Tarasoff v. Regents of University of California
17 Cal.3d 425, 131 Cal.Rptr 14, 551 P.2d 334 (1976)

  • Poddar (a student at Berkeley) confided to his psychologist (Moore) that he wanted to kill Tarasoff. Moore informed the campus police, who questioned Poddar, but nothing else was done, and Tarasoff was not notified.
    • Moore advised the police to have Poddar involuntarily committed, but the police took no action.
  • Two months later, Poddar killed Tarasoff. Tarasoff’s parents sued Moore, the campus police, and their employer (Univ. California) for negligence.
  • The Trial Court dismissed the case. Tarasoff appealed.
    • The Trial Court found that the defendants owed no duty of care to Tarasoff (aka nonfeasance), they they couldn’t be held liable for her death.

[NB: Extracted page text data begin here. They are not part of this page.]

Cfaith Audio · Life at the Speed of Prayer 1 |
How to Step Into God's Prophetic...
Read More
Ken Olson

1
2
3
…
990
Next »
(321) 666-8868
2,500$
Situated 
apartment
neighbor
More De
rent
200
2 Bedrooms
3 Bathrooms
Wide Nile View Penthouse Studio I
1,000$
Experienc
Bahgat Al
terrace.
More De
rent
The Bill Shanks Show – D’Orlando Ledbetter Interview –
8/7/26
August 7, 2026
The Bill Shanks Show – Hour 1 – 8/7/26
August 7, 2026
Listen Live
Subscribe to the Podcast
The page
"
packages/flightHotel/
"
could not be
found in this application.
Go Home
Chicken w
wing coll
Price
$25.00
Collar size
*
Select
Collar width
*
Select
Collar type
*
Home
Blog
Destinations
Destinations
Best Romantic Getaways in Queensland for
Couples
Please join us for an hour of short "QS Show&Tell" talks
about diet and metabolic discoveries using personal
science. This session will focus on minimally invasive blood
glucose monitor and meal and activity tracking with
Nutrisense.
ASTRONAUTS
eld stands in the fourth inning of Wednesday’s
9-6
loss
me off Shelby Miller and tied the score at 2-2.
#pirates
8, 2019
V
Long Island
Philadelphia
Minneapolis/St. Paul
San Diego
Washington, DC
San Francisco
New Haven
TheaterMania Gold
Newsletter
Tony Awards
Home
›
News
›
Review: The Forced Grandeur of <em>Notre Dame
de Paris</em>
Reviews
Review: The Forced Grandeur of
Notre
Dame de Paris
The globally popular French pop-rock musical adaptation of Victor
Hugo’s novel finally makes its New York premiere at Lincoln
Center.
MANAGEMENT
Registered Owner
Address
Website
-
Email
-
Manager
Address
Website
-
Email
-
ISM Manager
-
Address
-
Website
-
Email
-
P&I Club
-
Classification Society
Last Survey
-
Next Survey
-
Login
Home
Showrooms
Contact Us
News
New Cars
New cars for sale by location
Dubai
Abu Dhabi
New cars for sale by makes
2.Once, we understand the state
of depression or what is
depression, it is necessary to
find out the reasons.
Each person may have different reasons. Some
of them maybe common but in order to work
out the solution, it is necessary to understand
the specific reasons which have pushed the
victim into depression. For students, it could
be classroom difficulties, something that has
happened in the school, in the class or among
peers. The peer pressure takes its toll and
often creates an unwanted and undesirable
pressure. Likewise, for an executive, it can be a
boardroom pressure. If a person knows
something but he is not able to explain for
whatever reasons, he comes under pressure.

  • The California Supreme Court reversed and remanded for trial.
    • The California Supreme Court found that the relationship between the psychologist and his patient qualifies as a special relationship that creates a duty to care beyond the standard common law duty.
      • Of course, the special relationship is between Moore and Poddar, not Moore and Tarasoff. Should that make a difference?
        • The Court found that such a relationship may support affirmative duties for the benefit of third persons like Tarasoff.
    • Univ. California unsuccessfully argued that imposing a duty to care for third parties is unworkable because psychologists cannot accurately predict what patients are going to do, and that forcing disclosure could damage patient-doctor privilege.
    • Moore unsuccessfully argued that if psychologists were forced to break doctor-patient privilege and warn about potentially violent patient, patients wouldn’t trust their therapists, and that would be detrimental to the psychologist’s ability to provide care to their patients.
  • Note that this ruling only established that there was a duty to care, the case was remanded to determine if Moore actually breached the duty.
    • One could argue that Moore met the standard by alerting the police.
  • Basically, this case said that doctor–patient privilege isn’t an excuse for withholding disclosure where disclosure is essential to prevent danger to others. “Protective privilege ends where public peril begins.”
    • Restatement of Torts says that a special duty to care is created when there is a special relationship between two people, and one could argue that the psychologist-patient relationship is a special relationship. But that duty to care is generally thought of as a duty to care for the patient, not a duty to care for people the patient might injure.
  • Btw, Poddar was found not guilty by reason of insanity. The criminal trial had been appealed up to this same California Supreme Court that decided this civil case.
    • If Poddar could not be held accountable for his actions, who could? Shouldn’t someone pay for what happened to Tarasoff?